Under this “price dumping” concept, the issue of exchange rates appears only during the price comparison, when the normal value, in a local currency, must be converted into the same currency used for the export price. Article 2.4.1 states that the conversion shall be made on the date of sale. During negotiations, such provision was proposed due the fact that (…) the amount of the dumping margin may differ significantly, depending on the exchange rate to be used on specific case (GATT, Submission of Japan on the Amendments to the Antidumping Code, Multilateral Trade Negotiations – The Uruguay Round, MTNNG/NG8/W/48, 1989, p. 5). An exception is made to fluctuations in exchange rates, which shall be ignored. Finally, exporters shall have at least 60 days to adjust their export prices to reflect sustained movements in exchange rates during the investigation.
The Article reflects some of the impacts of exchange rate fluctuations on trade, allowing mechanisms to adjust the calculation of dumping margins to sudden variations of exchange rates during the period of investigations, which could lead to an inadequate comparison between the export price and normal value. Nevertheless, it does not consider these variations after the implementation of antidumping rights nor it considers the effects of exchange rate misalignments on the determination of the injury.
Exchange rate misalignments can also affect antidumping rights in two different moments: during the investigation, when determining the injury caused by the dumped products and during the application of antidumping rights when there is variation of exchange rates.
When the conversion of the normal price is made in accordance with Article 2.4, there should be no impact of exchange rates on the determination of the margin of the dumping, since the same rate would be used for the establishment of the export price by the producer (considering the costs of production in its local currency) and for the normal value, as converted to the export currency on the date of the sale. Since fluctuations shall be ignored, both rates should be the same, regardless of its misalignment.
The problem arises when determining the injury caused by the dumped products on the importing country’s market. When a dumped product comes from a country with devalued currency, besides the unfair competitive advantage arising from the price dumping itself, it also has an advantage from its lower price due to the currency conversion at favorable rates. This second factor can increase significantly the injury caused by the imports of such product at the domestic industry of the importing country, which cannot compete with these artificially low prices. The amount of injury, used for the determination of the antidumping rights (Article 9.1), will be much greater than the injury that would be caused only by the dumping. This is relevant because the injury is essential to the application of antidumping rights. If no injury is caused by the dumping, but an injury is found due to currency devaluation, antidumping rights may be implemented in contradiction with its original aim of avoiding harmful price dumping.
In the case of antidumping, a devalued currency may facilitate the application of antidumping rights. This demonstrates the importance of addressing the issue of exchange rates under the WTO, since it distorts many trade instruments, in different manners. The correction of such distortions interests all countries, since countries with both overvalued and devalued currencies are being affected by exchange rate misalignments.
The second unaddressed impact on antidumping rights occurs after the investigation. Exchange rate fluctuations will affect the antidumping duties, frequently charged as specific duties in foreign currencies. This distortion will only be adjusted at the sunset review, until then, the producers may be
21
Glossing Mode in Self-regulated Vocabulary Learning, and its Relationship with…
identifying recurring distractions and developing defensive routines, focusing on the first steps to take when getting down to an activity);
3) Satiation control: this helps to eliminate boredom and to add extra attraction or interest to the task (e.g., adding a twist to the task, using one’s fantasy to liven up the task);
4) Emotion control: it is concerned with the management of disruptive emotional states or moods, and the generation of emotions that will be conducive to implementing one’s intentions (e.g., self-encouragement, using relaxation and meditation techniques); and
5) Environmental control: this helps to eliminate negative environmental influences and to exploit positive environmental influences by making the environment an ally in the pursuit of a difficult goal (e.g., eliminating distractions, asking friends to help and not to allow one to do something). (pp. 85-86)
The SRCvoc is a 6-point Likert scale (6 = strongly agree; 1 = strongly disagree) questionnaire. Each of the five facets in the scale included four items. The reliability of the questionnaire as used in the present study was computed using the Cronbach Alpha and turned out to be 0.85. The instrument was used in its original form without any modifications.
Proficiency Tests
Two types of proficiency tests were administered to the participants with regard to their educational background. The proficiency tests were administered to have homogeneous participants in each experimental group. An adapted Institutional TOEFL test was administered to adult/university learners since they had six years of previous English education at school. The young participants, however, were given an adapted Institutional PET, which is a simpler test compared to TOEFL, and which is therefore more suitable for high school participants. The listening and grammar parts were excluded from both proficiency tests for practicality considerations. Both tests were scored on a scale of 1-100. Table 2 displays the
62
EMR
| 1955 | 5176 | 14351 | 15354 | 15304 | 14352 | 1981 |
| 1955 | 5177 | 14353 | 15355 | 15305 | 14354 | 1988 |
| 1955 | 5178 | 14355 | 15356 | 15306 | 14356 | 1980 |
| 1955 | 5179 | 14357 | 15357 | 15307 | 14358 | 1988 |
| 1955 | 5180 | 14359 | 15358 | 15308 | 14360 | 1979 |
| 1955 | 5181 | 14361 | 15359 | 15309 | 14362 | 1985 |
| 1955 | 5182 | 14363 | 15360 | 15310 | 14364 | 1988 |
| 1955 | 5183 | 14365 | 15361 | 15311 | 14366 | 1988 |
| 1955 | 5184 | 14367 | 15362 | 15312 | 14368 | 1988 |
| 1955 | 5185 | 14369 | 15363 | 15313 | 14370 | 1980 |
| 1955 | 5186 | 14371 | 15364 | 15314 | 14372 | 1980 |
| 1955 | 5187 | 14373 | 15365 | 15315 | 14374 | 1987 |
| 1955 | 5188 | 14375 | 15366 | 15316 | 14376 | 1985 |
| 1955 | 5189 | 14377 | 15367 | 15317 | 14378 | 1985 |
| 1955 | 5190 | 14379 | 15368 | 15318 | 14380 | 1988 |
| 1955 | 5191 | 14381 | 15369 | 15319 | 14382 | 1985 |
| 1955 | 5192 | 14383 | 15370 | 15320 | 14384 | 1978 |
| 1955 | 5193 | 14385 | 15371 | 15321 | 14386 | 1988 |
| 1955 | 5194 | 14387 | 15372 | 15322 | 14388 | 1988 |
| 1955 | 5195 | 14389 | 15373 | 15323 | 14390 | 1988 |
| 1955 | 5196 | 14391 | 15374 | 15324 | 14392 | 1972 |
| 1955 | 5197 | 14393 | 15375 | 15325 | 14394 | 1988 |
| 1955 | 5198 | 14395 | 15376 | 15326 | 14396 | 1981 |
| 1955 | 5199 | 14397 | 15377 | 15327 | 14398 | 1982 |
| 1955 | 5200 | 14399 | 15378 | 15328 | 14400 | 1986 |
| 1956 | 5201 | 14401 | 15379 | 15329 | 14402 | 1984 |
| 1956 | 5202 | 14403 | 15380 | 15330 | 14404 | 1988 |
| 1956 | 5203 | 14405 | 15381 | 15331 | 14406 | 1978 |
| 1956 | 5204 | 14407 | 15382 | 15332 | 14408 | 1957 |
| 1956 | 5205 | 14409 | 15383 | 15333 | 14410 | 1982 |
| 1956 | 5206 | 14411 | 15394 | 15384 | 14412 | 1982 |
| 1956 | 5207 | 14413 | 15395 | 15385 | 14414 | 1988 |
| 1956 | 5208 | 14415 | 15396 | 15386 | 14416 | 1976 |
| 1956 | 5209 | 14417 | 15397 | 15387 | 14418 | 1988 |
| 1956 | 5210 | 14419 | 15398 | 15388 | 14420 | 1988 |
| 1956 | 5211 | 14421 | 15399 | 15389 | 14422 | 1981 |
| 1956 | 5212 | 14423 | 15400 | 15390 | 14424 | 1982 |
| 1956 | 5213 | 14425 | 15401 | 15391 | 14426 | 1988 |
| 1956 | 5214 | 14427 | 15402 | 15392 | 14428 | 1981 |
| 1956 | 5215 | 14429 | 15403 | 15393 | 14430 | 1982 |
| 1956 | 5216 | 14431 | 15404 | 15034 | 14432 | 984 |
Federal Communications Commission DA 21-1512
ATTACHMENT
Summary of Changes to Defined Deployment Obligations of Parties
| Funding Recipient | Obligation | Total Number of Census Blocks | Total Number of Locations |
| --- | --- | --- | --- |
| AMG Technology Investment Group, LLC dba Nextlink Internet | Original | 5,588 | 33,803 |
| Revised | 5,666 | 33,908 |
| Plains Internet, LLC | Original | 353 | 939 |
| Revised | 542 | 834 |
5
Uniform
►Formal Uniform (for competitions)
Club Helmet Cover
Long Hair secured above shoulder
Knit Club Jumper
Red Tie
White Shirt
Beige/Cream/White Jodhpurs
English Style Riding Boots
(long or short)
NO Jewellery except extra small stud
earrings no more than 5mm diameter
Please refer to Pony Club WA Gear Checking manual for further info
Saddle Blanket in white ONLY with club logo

__WHAT THE TASK REQUIRES__
Using the entries above, output exactly the lines between the line holding "14404 | 1988 |" and the line holding "14416 | 1976 |", end lines included, and nothing more.

__EXERCISE RESPONSE__
| 1956 | 5202 | 14403 | 15380 | 15330 | 14404 | 1988 |
| 1956 | 5203 | 14405 | 15381 | 15331 | 14406 | 1978 |
| 1956 | 5204 | 14407 | 15382 | 15332 | 14408 | 1957 |
| 1956 | 5205 | 14409 | 15383 | 15333 | 14410 | 1982 |
| 1956 | 5206 | 14411 | 15394 | 15384 | 14412 | 1982 |
| 1956 | 5207 | 14413 | 15395 | 15385 | 14414 | 1988 |
| 1956 | 5208 | 14415 | 15396 | 15386 | 14416 | 1976 |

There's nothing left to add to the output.